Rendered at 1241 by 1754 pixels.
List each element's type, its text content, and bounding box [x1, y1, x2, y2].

...

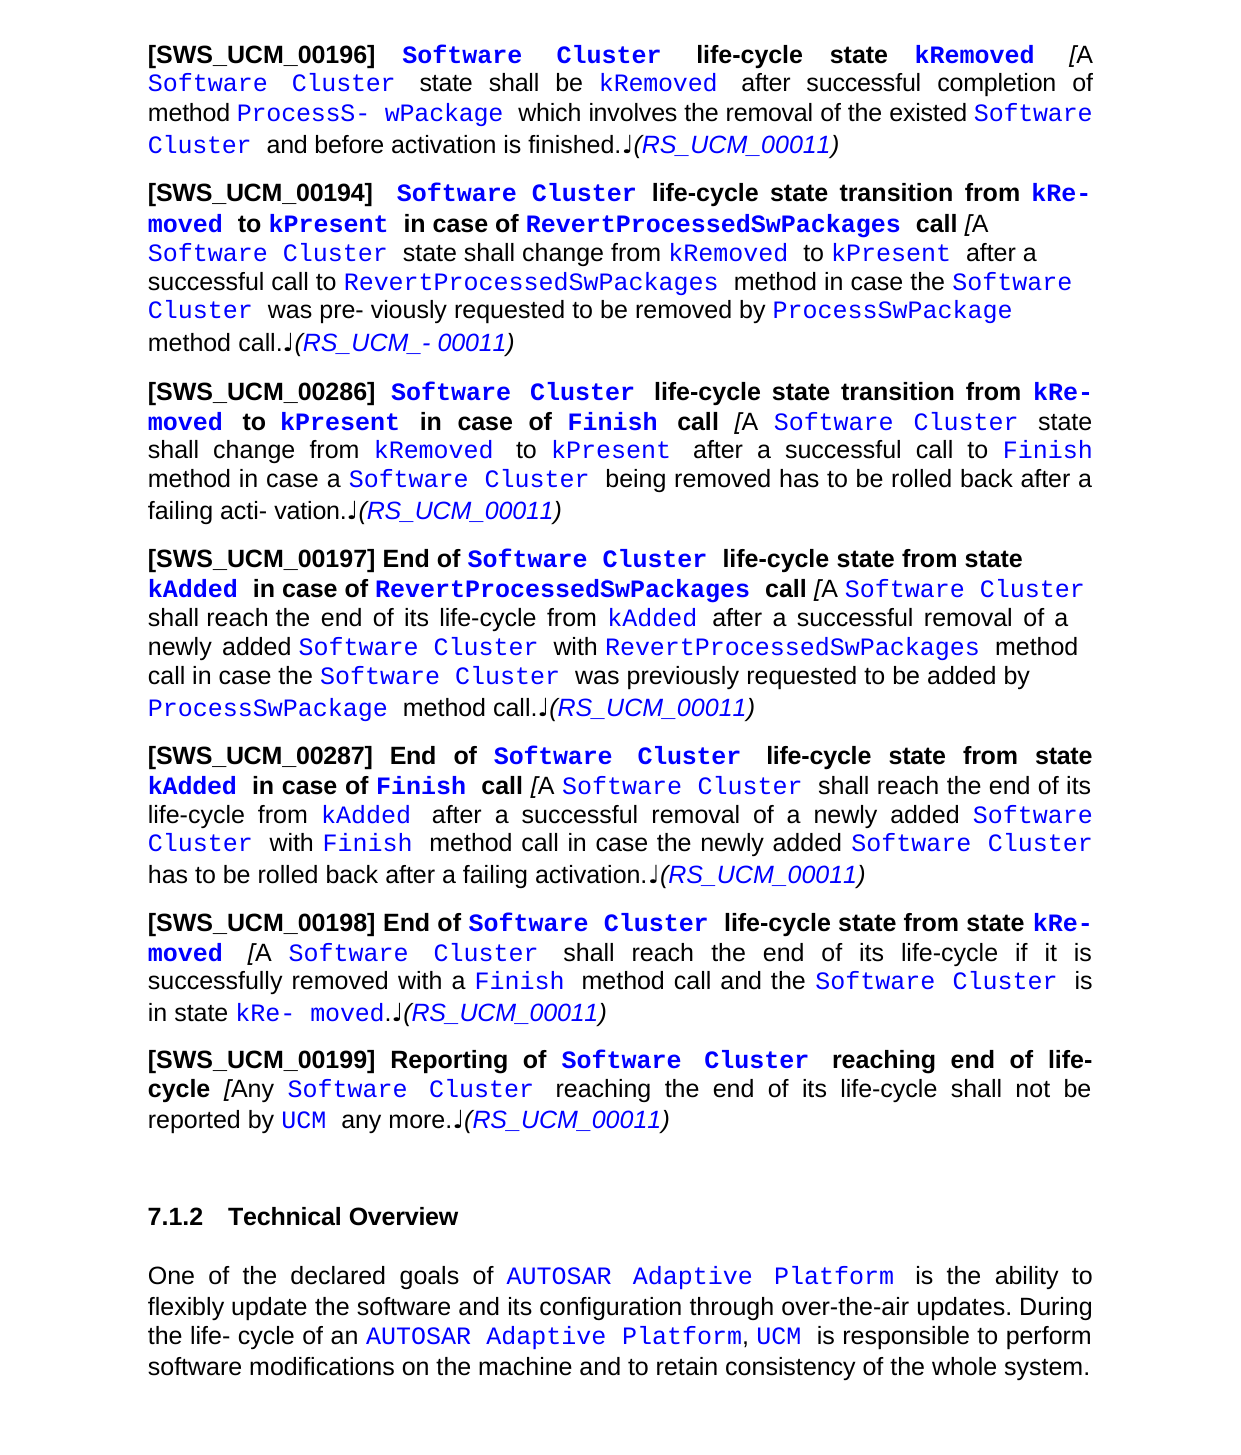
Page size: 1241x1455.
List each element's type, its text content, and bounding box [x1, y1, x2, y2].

---

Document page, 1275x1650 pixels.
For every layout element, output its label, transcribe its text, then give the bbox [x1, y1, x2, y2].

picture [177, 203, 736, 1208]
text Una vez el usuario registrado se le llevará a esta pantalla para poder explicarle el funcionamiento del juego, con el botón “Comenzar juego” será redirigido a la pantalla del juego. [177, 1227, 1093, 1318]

> **Exercise**: Which lines in the records above contain the string "pixels"? Copy them.

> **Task result**:
Rendered at 1241 by 1754 pixels.
Document page, 1275x1650 pixels.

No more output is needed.